Still, this affects several git-annex commands, and it would be better to avoid it. To avoid it, replaceWorkTreeFile could be provided with a Maybe FileStatus of the content that was in the worktree that is ok to overwrite. Then atomically swap the current worktree file and the new file, and afterwards check if the old worktree file is unmodifified, moving it back if it is modified.
(Note that, this will not help with situations where the worktree file is opened for append, but gets replaced by git-annex before being written to. A later write will be to a deleted file.)
The atomic swap would need a call to renameat2()
with
RENAME_EXCHANGE
. There does not seem to be a binding for that
in any haskell library. Also, it is linux-specific, though may also
have reached freebsd?
Hmm, but even this could lead to file corruption. Suppose that a process
is opening the worktree file for append, writing a byte, closing it, and
repeating. The bytes are [1,2,3,...]
. The worktree file
has 1 appended to it. Then renameat2 swaps the files. The new file gets
2 appended to it. The worktree file was modified, so is moved back into
place. It gets 3 appended to it.
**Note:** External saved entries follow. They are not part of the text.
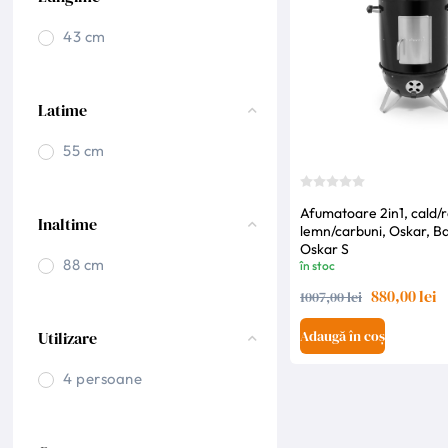
43 cm
Latime
55 cm
Afumatoare 2in1, cald/
Inaltime
lemn/carbuni, Oskar, B
Oskar S
88 cm
în stoc
880,00 lei
1007,00 lei
Adaugă în coș
Utilizare
4 persoane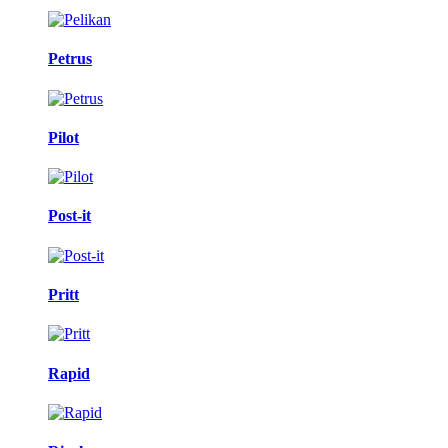
Petrus
Pilot
Post-it
Pritt
Rapid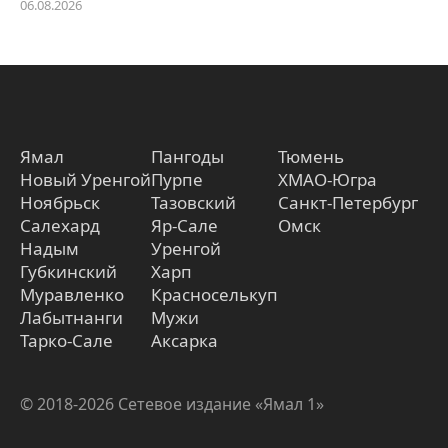
06.08.2026
Ямал
Пангоды
Тюмень
Новый Уренгой
Пурпе
ХМАО-Югра
Ноябрьск
Тазовский
Санкт-Петербург
Салехард
Яр-Сале
Омск
Надым
Уренгой
Губкинский
Харп
Муравленко
Красноселькуп
Лабытнанги
Мужи
Тарко-Сале
Аксарка
© 2018-2026 Сетевое издание «Ямал 1»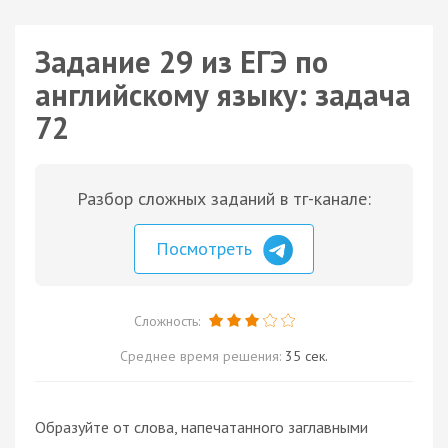
Задание 29 из ЕГЭ по
английскому языку: задача
72
Разбор сложных заданий в тг-канале:
Посмотреть
Сложность:
Среднее время решения:
35 сек.
Образуйте от слова, напечатанного заглавными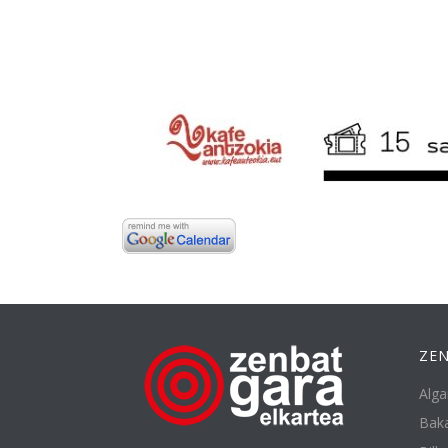
ZEN
Alga
Baka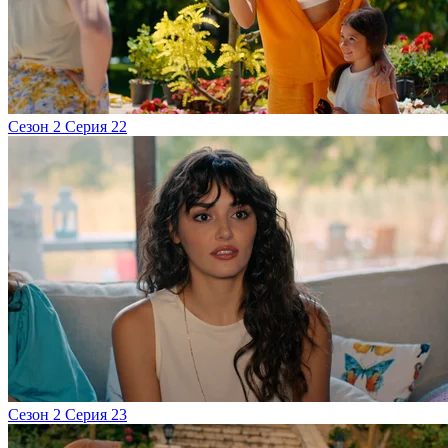
Сезон 2 Серия 22
Сезон 2 Серия 23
So the worktree file ends up containing
1,3
.
So, perhaps there is really no good solution to this. --Joey
I suppose the balance of probabilities is that a worktree file being overwritten in the current race window is fairly plausibly likely, while a file being repeatedly appended to in that way is very unlikely.
But the balance of ill effects is that in the current case you lose data in a way that is easy to understand (and that git is also subject to), and in the repeated append case, a file gets into a state it never ought to possibly be in.